Baugh and his co-conspirators executed a harassment campaign intended to intimidate the victims and to change the content of the newsletter’s reporting.

The campaign included sending anonymous and disturbing deliveries to the victims’ home, including a book on surviving the death of a spouse, a bloody pig mask, a fetal pig and a funeral wreath and live insects; sending private Twitter messages and public tweets criticizing the newsletter’s content and threatening to visit the victims in Natick; and traveling to Natick to surveil the victims and install a GPS tracking device on their car, officials said.

The harassment also featured Craigslist posts inviting the public for sexual encounters at the Steiner’s home.

The victims spotted the surveillance team and contacted local police. After learning of the Natick Police Department’s investigation, Baugh made false statements to police and internal investigators, and he and his team deleted digital evidence related to the cyberstalking campaign and falsified records intended to throw the police off the trail, officials said.

The seven convicted eBay employees and contractors include Baugh, who was sentenced to 57 months in prison in September 2022; David Harville, former Director of Global Resiliency, who was sentenced to 24 months in prison in September 2022; Stephanie Popp, former Senior Manager of Global Intelligence, who was sentenced to 12 months in prison in October 2022; Philip Cooke, a former Senior Manager of Security Operations, who was sentenced to 18 months in prison and 12 months of home confinement in July 2021; Stephanie Stockwell and Veronica Zea, a former Manager of Global Intelligence and a contract intelligence analyst, respectively, who were each sentenced to one year in home confinement in October and November 2022.

Brian Gilbert, a former Senior Manager of Security Operations, has pleaded guilty and is awaiting sentencing.
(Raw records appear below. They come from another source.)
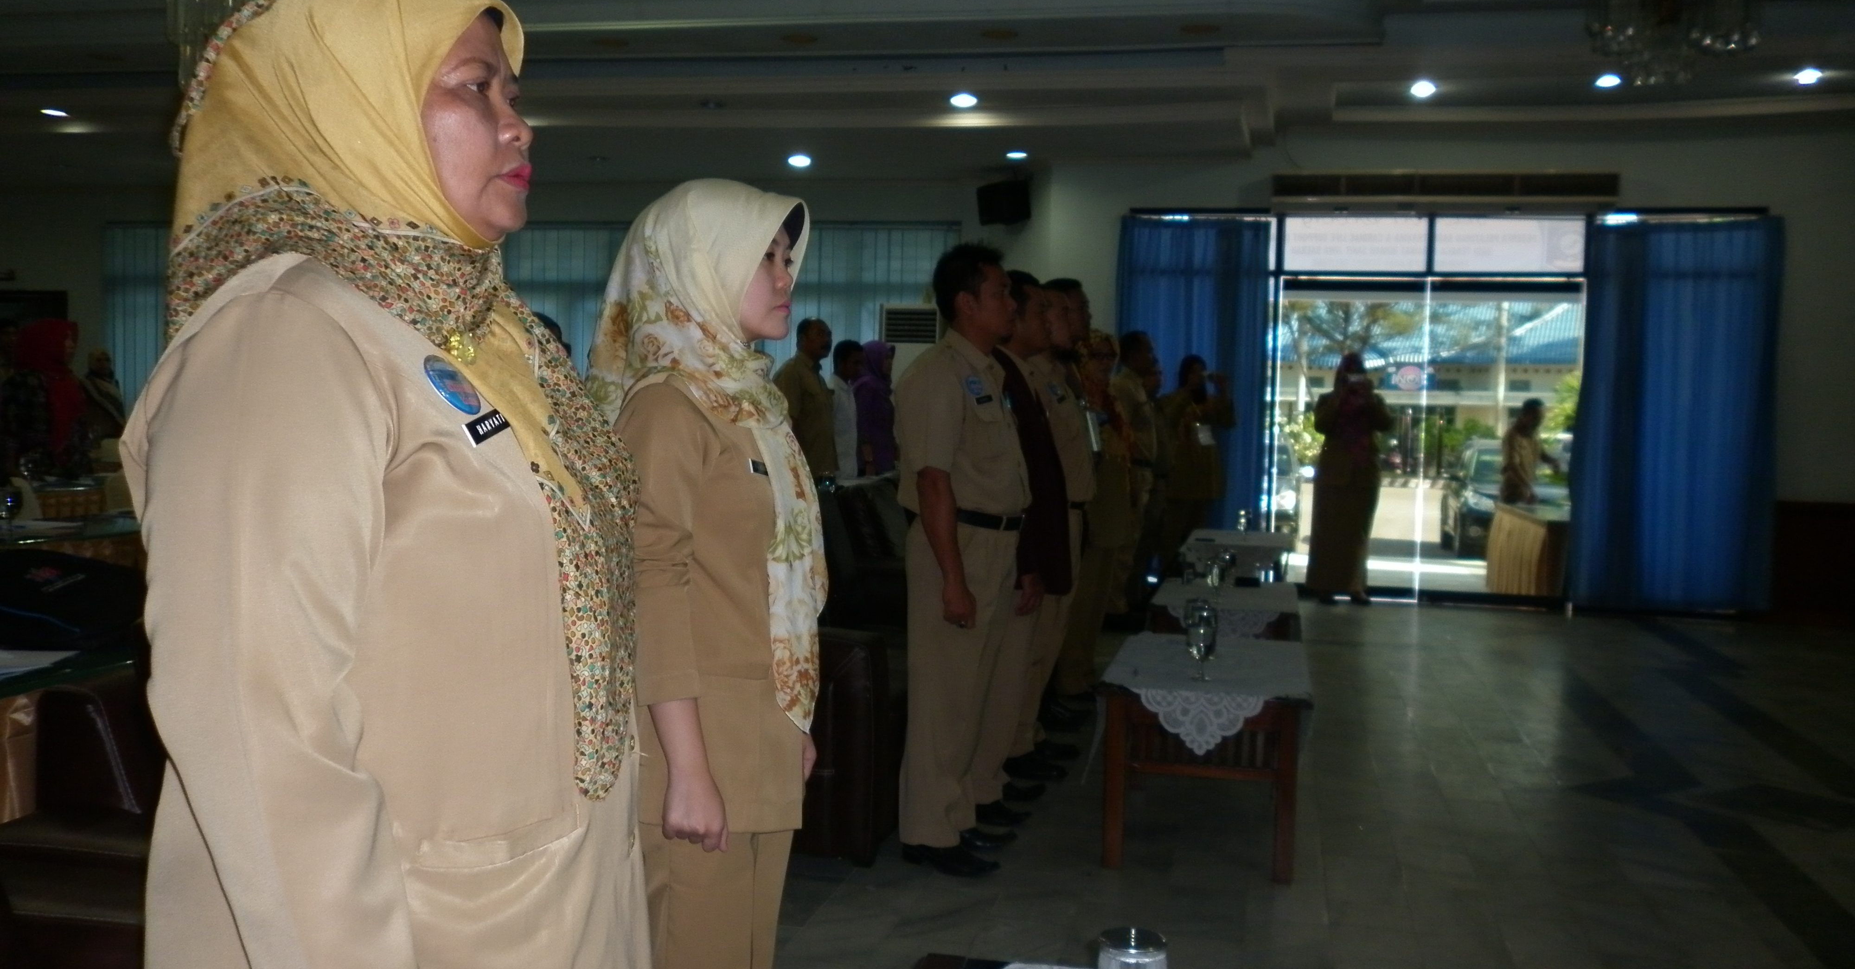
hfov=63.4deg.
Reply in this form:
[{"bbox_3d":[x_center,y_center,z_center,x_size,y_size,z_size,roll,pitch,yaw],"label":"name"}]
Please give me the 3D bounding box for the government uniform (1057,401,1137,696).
[{"bbox_3d":[0.712,0.269,6.429,0.330,1.300,0.460,2,3,13],"label":"government uniform"}]

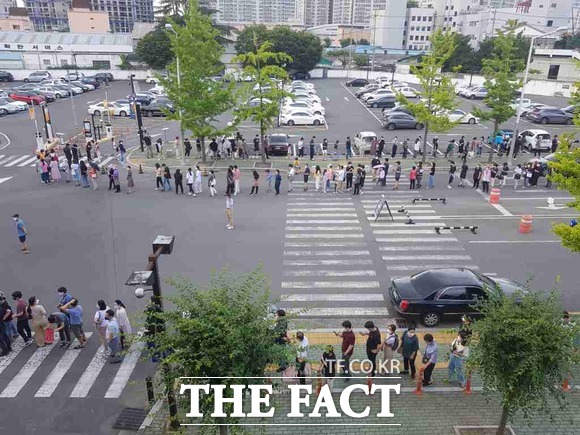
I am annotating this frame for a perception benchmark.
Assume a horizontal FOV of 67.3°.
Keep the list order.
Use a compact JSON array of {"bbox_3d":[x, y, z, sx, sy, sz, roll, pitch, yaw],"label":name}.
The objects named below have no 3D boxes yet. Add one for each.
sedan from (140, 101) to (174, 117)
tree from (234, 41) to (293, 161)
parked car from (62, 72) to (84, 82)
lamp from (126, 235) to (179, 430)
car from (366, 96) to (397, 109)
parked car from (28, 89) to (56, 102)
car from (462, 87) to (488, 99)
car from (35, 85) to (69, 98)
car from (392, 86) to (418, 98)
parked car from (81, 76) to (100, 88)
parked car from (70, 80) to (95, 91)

This news comes as the lawsuit filed by a the Steiner's against eBay and former executives of the company is set to move forward, though with certain changes, a federal judge ruled recently.

U.S. District Judge Patti Saris narrowed the case brought forward by David and Ina Steiner — a move she hinted at in August — by dismissing stalking and assault claims against several defendants, Reuters reported.

The recent ruling sets the case up to proceed against a majority of the 13 defendants, and it could go to trail in the spring of 2025.

That all could change, however, as settlement talks are said to have happened.

The company is also said to have already set aside $64 million to cover liability stemming from the lawsuit, a potential settlement with the Department of Justice and other, unrelated costs.